Signs of Sexual Assault
Sexual assault is defined as any kind of sexual activity that is unwanted, done by one person to another without consent. These acts may include coercion (being persuaded or manipulated into having sex) or acquaintance rape (being forced to have sex by someone known or familiar).
So how can you figure out if what happened was sexual assault? There are three main considerations in judging whether or not a sexual act was consensual (which means that both people are old enough to consent, have the capacity of consent and agreed to the sexual contact) or is a crime. Therefore, here are a few questions to consider:
1. Are the participants old enough to consent? In Michigan, 16 is the age of legal consent. People below this age cannot legally agree to have sex. In other words, even if the child or teenager says yes, the law says no.

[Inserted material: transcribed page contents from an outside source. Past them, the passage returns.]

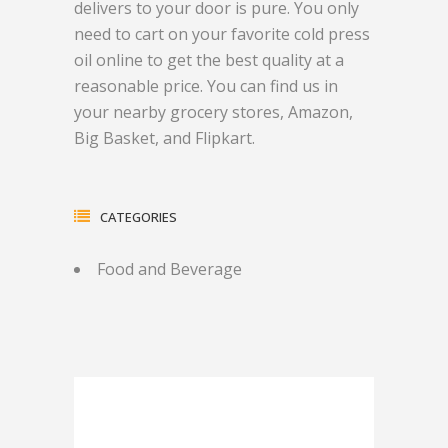
delivers to your door is pure. You only
need to cart on your favorite cold press
oil online to get the best quality at a
reasonable price. You can find us in
your nearby grocery stores, Amazon,
Big Basket, and Flipkart.
CATEGORIES
Food and Beverage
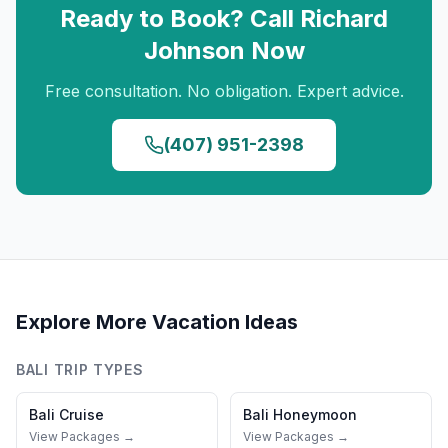
Ready to Book? Call
Richard
Johnson
Now
Free consultation. No obligation. Expert advice.
(407) 951-2398
Explore More Vacation Ideas
BALI
TRIP TYPES
Bali
Cruise
Bali
Honeymoon
View Packages →
View Packages →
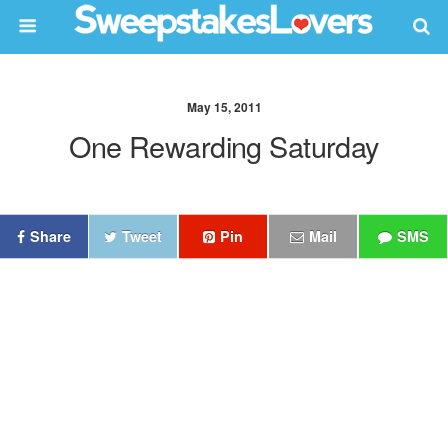
May 15, 2011
One Rewarding Saturday
Share
Tweet
Pin
Mail
SMS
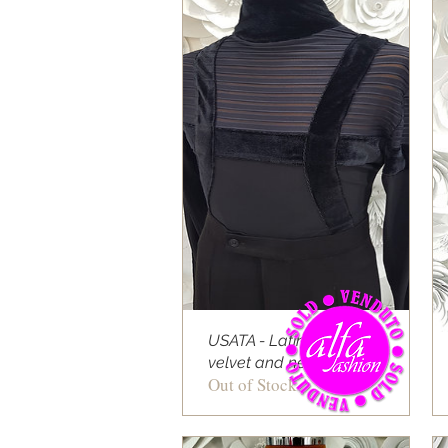
USATA - Latin shirt
velvet and net stripe
Out of Stock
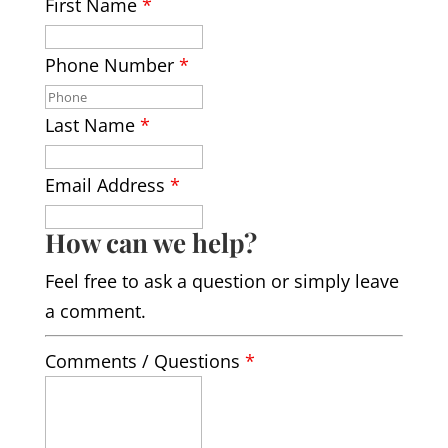
First Name
*
Phone Number
*
Last Name
*
Email Address
*
How can we help?
Feel free to ask a question or simply leave
a comment.
Comments / Questions
*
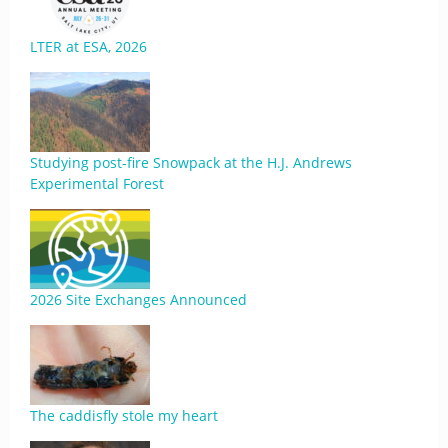
LTER at ESA, 2026
Studying post-fire Snowpack at the H.J. Andrews
Experimental Forest
2026 Site Exchanges Announced
The caddisfly stole my heart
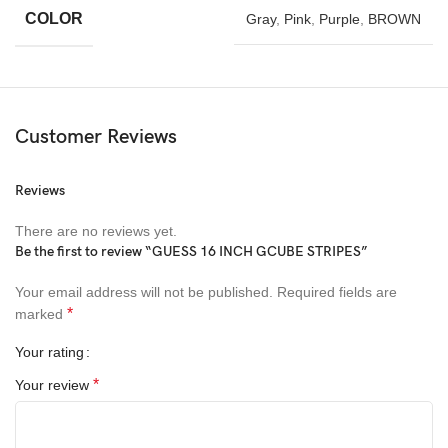
pockets – they have been provided for small items or additional
COLOR
Gray
,
Pink
,
Purple
,
BROWN
documents.
The product is manufactured under the license of Guess.
Customer Reviews
Reviews
There are no reviews yet.
Be the first to review “GUESS 16 INCH GCUBE STRIPES”
Your email address will not be published.
Required fields are
*
marked
Your rating
*
Your review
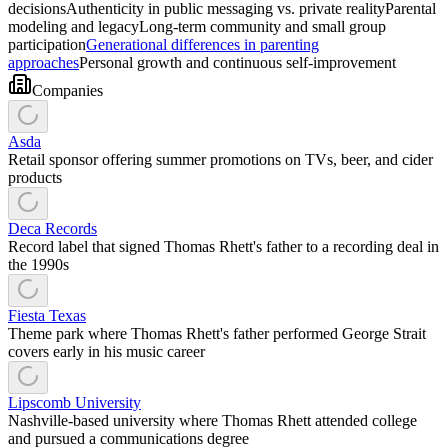
decisions
Authenticity in public messaging vs. private reality
Parental
modeling and legacy
Long-term community and small group
participation
Generational differences in parenting
approaches
Personal growth and continuous self-improvement
Companies
Asda
Retail sponsor offering summer promotions on TVs, beer, and cider
products
Deca Records
Record label that signed Thomas Rhett's father to a recording deal in
the 1990s
Fiesta Texas
Theme park where Thomas Rhett's father performed George Strait
covers early in his music career
Lipscomb University
Nashville-based university where Thomas Rhett attended college
and pursued a communications degree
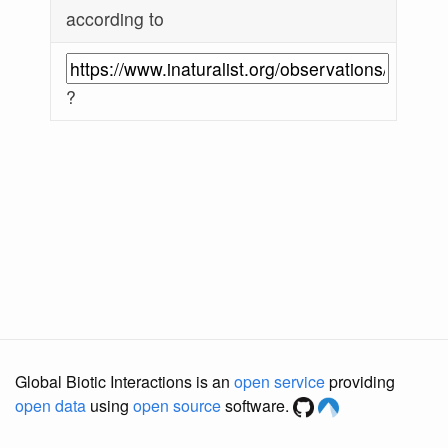
according to
?
Global Biotic Interactions is an
open service
providing
open data
using
open source
software.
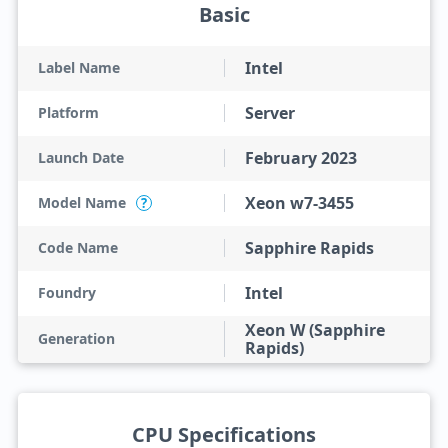
Basic
Intel
Label Name
Server
Platform
February 2023
Launch Date
Xeon w7-3455
Model Name
?
Sapphire Rapids
Code Name
Intel
Foundry
Xeon W (Sapphire
Generation
Rapids)
CPU Specifications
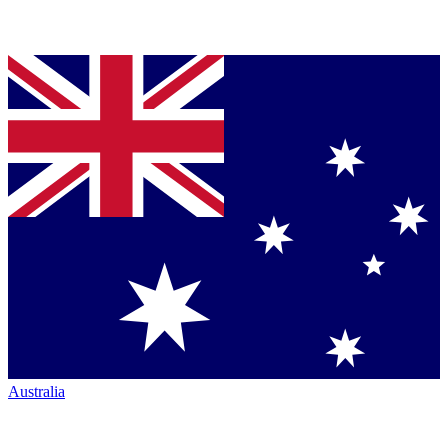
Australia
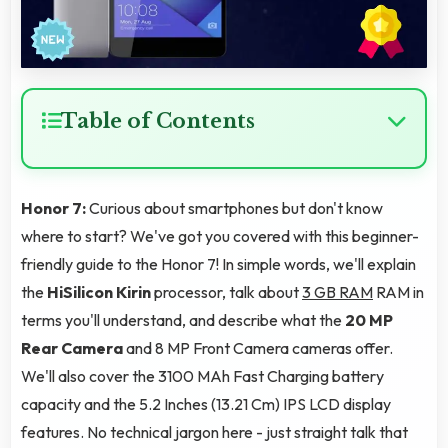
Table of Contents
Honor 7:
Curious about smartphones but don't know
where to start? We've got you covered with this beginner-
friendly guide to the Honor 7! In simple words, we'll explain
the
HiSilicon Kirin
processor, talk about
3 GB RAM
RAM in
terms you'll understand, and describe what the
20 MP
Rear Camera
and 8 MP Front Camera cameras offer.
We'll also cover the 3100 MAh Fast Charging battery
capacity and the 5.2 Inches (13.21 Cm) IPS LCD display
features. No technical jargon here - just straight talk that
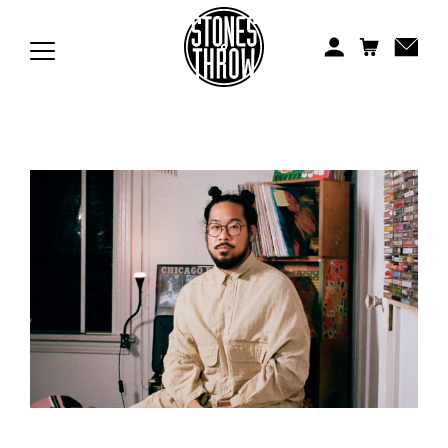
Jonti
Kiefer
Knxwledge
Koreatown Oddity
Los Retros
Maylee Todd
Mild High Club
Mndsgn
NxWorries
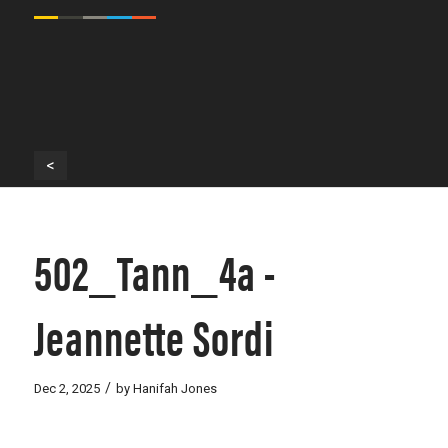
<
502_Tann_4a -
Jeannette Sordi
/
Dec 2, 2025
by
Hanifah Jones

Generally, “I thought they were 18” is not considered a legal excuse – it’s up to you to make sure your partner is old enough to legally take part.
2. Do both people have the capacity to consent? Those with diminished capacity – for example, some people with disabilities, some elderly people and people who are incapacitated (“passed out” possibility due to alcohol or drug use) – may not have the legal ability to agree to have sex.
3. Did both participants agree to take part? Did someone use force or coercion to make you have sexual contact with him or her? Has someone threatened you, or those you love, to make you have intercourse with them? If so, this is sexual assault.
It doesn’t matter is you think your partner means yes, or if you’ve already started having sex – “No” also means “Stop.” If you proceed despite your partner’s expressed instruction to stop, you have not only violated basic codes of morality and respect, you have committed a crime.